I brought a bunch of samples home and tried them out in the space. In the end, I went with dublin oyster (pre-treated with Nano-Tex) from Luxury Fabrics. It’s a chenille that feels like velvet, looks like linen and wears like microfiber. Upholstery trifecta! Then I had to wait ANOTHER SIX MONTHS before I could pick it up from the upholsterer.
(For locals, I use Springboro Upholstery. The guy does excellent work, but he isn’t exactly cheap – this cost ~$525 for the fabric + labor – and lead times can be crazy. He’s busy for a reason though. I also used him for the tulip chair cushions in the dining room. They’re a leather lookalike and have held up tremendously well.)
It was totally worth the wait! When I picked it up from the upholsterer he said, “It’s definitely the most unique piece I’ve ever worked on. Very 60s.” Bingo.
I love it. It’s even better than I had envisioned. It’s low-slung and kinda sexy and looks amazing from every angle which is great since it’s visible from the living room, dining room and kitchen. To me, it looks like the chair form of those preppy equestrian blazers with leather elbow patches. I would totally wear this chair.

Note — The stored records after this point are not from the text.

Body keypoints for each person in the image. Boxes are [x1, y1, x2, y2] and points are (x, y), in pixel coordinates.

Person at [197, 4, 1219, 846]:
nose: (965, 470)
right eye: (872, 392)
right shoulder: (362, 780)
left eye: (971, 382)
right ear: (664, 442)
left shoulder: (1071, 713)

The day I brought it home, Cheetah was curled up in it within five minutes, and that very same evening Mabrey wiped spaghetti sauce on it. The spaghetti sauce literally came up with one swipe of a wet cloth. If we were to have a fourth baby (we’re not), I would name it Nano-Tex.
I placed the front feet on the shag rug and angled the chair in toward the coffee table. I stuck felt pads (from the junk drawer) on the back feet to protect the wood floor. Eventually, I’ll probably upgrade to these, but the “free” felt ones are fine for the time being. I really like how the chair closes off the seating area. Before, the space always felt a little lopsided with most of the furniture sitting off to one side. It feels more balanced and intimate now.

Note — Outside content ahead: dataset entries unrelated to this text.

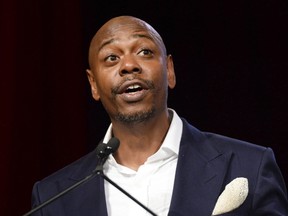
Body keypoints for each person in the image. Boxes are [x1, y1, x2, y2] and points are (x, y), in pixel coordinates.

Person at [29, 15, 288, 216]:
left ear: (170, 70)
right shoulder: (55, 197)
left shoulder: (249, 166)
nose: (129, 65)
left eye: (144, 52)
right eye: (111, 57)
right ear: (93, 84)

Obviously, I couldn’t leave the chair floating by itself looking all lonesome.
It needed a side table and a reading light to keep
me it company. Since the chair was a splurge, the table and light had to be budget-friendly, but, again, I wanted them to be unique. I wanted a petite, round table to allow traffic to flow freely and mesh with the low arms and scale of the chair. It took me a while, but I found the perfect reclaimed teak table from Overstock of all places. (Shopping Overstock is a lot like shopping secondhand stores, except the inventory is new. You have to sort through a bunch of junk to find the good stuff.) I scored it for $111 with a 12% coupon. The natural wood and organic curves give it a bohemian vibe. The open spaces keep it from feeling too heavy.
The lamp is vintage from ebay. It set me back $25 and was originally a weird mauve-brown color (seen here). I taped off the wood accent, light socket and cord and gave it a few coats of flat black, heat-resistant spray paint which we already had on hand. I love how the black paint sets off the shape.
I wrapped the upper third of the fugly cord in leather lace from JoAnn’s ($4 with a coupon) using the same method I used on the kitchen desk lamp. Then like the sly cord hater I am, I snaked the cord through the table. One more reason to love that lil’ table!
The kuba cloth pillow and indigo mudcloth throw are from here and here, respectively. I stole the pouf from the gray chair and now no one wants to sit there because it’s impossible to lounge with your feet on the floor. Which begs the question, “Are two poufs in one room too many?” The little blue and white pot on the mantel is the peruvian planter from West Elm. The snake plant hides the gas shutoff for the fireplace. I still haven’t figured out a way to disguise the dreaded boob speakers :/
I’ve been jokingly referring to the new chair as my mama chair, yet every time I go to sit in it someone has already beat me to it. It’s the new favorite seat in our house. Burning fire or not, it’s a great little reading and/or wining spot regardless.
But seriously, kids and cat, BACK OFF IT’S MINE. If you’re good, maybe I’ll leave it to you in my will.